Selon plusieurs études de l’Autorité européenne de sécurité des aliments, l’acétamipride pourrait «  affecter de façon défavorable le développement des neurones et des structures cérébrales associées à des fonctions telles que l’apprentissage et la mémoire » et présenterait des « incertitudes majeures sur la neurotoxicité développementale » chez l’humain.

Conséquences en cascade

Christian Huygues, directeur d’études à l’Inrae, l’Institut national de recherche pour l’agriculture, l’alimentation et l’environnement, affirme à Reporterre que l’étude pour l’homologation de l’acétamipride faisait état d’une demi-vie (durée après laquelle il reste moins de 50 % du produit dans la nature) de 800 jours dans l’environnement, ce qui est extrêmement long.

Patrick-Gilles Canevari présente un piège à phéromones, alternative aux pesticides dont il conteste l’efficacité. © Antoine Berlioz / Reporterre

« Effectivement, il est efficace, puisqu’il tue tous les insectes, mais pas seulement ceux ciblés, en l’occurrence la punaise diabolique, dénonce Philippe Grandcolas. L’acétamipride est tellement toxique qu’il tue également des insectes très utiles à la biodiversité ». Pour ce spécialiste des insectes, c’est un cercle vicieux pour l’agriculture : « Si on tue des pollinisateurs dans nos vergers de noisettes, les cultures de colza qui sont à proximité, par exemple, ne seront pas pollinisées et on sait que, dans le cas du colza, on aura 30 % de rendement en moins, ce qui va engendrer d’autres problèmes. Il faut avoir un regard global sur notre agriculture. »

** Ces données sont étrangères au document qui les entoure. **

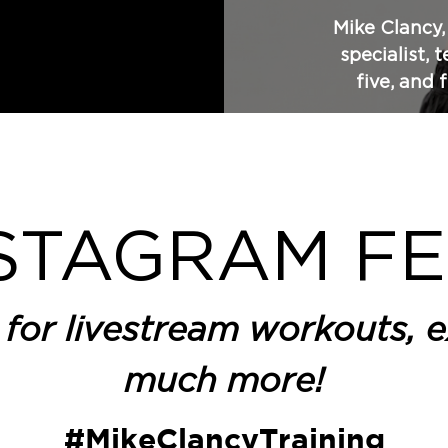
Mike Clancy
specialist, 
five, and 
STAGRAM F
for livestream workouts, e
much more!
#MikeClancyTraining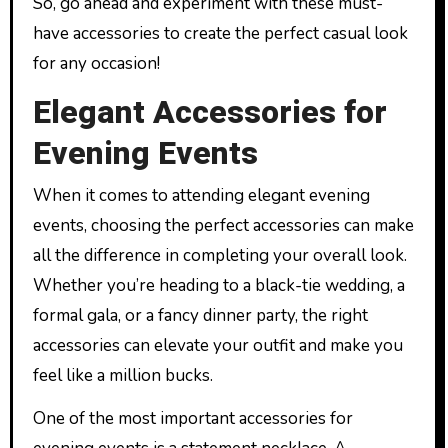
So, go ahead and experiment with these must-
have accessories to create the perfect casual look
for any occasion!
Elegant Accessories for
Evening Events
When it comes to attending elegant evening
events, choosing the perfect accessories can make
all the difference in completing your overall look.
Whether you’re heading to a black-tie wedding, a
formal gala, or a fancy dinner party, the right
accessories can elevate your outfit and make you
feel like a million bucks.
One of the most important accessories for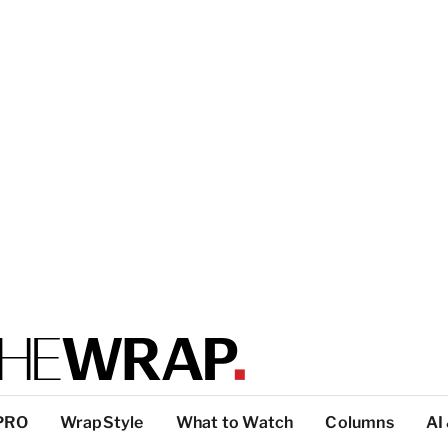
PRO
WrapStyle
What to Watch
Columns
AI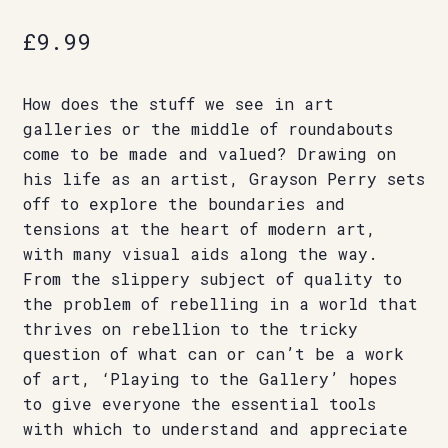
£
9.99
How does the stuff we see in art
galleries or the middle of roundabouts
come to be made and valued? Drawing on
his life as an artist, Grayson Perry sets
off to explore the boundaries and
tensions at the heart of modern art,
with many visual aids along the way.
From the slippery subject of quality to
the problem of rebelling in a world that
thrives on rebellion to the tricky
question of what can or can’t be a work
of art, ‘Playing to the Gallery’ hopes
to give everyone the essential tools
with which to understand and appreciate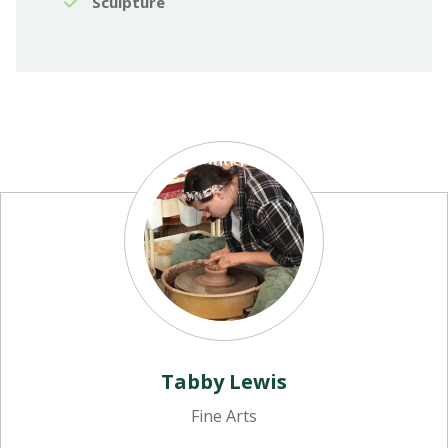
Sculpture
Tabby Lewis
Fine Arts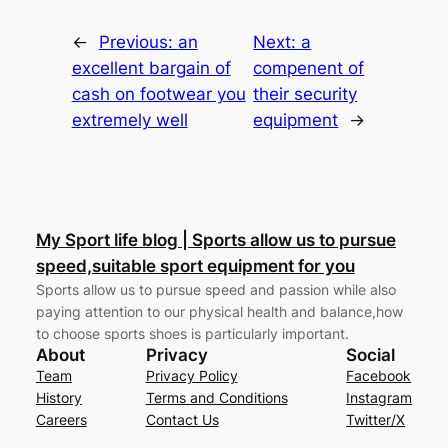
←
Previous:
an
Next:
a
excellent bargain of
compenent of
cash on footwear you
their security
extremely well
equipment
→
My Sport life blog | Sports allow us to pursue
speed,suitable sport equipment for you
Sports allow us to pursue speed and passion while also
paying attention to our physical health and balance,how
to choose sports shoes is particularly important.
About
Privacy
Social
Team
Privacy Policy
Facebook
History
Terms and Conditions
Instagram
Careers
Contact Us
Twitter/X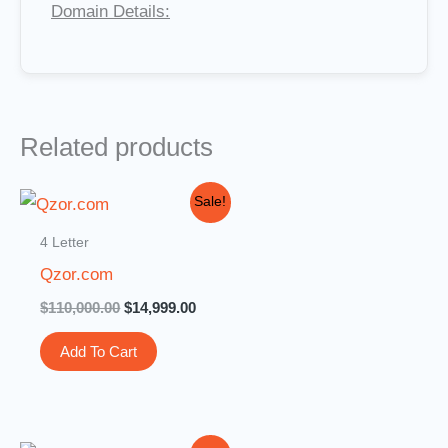
Domain Details:
Related products
Original
Current
Sale!
price
price
was:
is:
4 Letter
$110,000.00.
$14,999.00.
Qzor.com
$
110,000.00
$
14,999.00
Add To Cart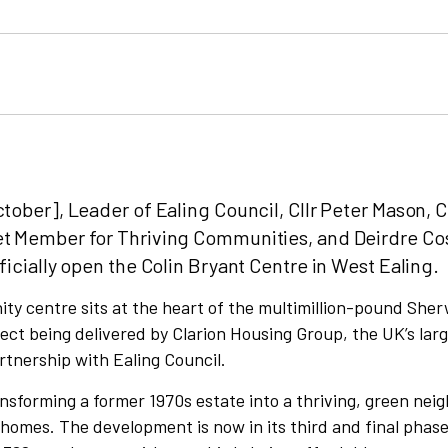
tober], Leader of Ealing Council, Cllr Peter Mason, Cl
et Member for Thriving Communities, and Deirdre Co
ficially open the Colin Bryant Centre in West Ealing.
y centre sits at the heart of the multimillion-pound She
ect being delivered by Clarion Housing Group, the UK’s lar
artnership with Ealing Council.
ansforming a former 1970s estate into a thriving, green ne
homes. The development is now in its third and final phase,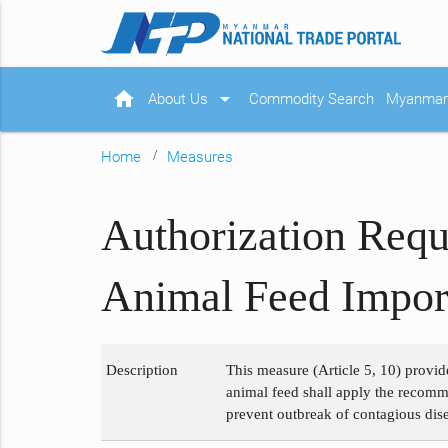
home
arrow_drop_down
About Us
Commodity Search
Myanmar 
Home
Measures
Authorization Requ
Animal Feed Import
Description
This measure (Article 5, 10) provid
animal feed shall apply the recomme
prevent outbreak of contagious dise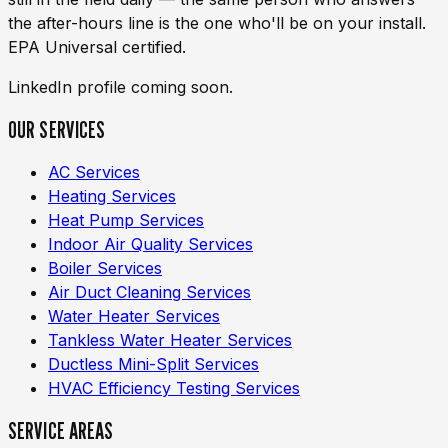
the after-hours line is the one who'll be on your install.
EPA Universal certified.
LinkedIn profile coming soon.
OUR SERVICES
AC Services
Heating Services
Heat Pump Services
Indoor Air Quality Services
Boiler Services
Air Duct Cleaning Services
Water Heater Services
Tankless Water Heater Services
Ductless Mini-Split Services
HVAC Efficiency Testing Services
SERVICE AREAS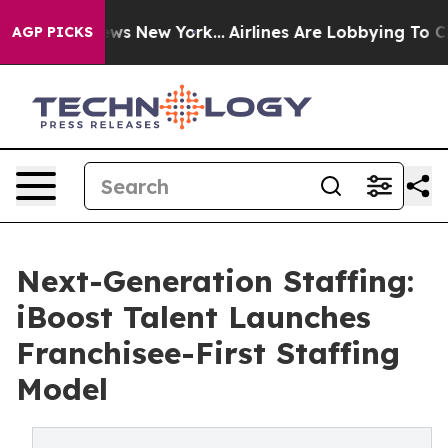
as CBS News New York...
Airlines Are Lobbying To Chang
AGP PICKS
Next-Generation Staffing:
iBoost Talent Launches
Franchisee-First Staffing
Model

Philippe Grandcolas insiste sur l’importance de la polyculture pour favoriser la présence d’autres insectes, notamment des parasitoïdes, afin de limiter la présence des ravageurs. D’autres solutions plus écologiques que l’acétamipride sont envisagées par les chambres d’agriculture, notamment des pièges à phéromones pour attirer et contenir les punaises hors des vergers.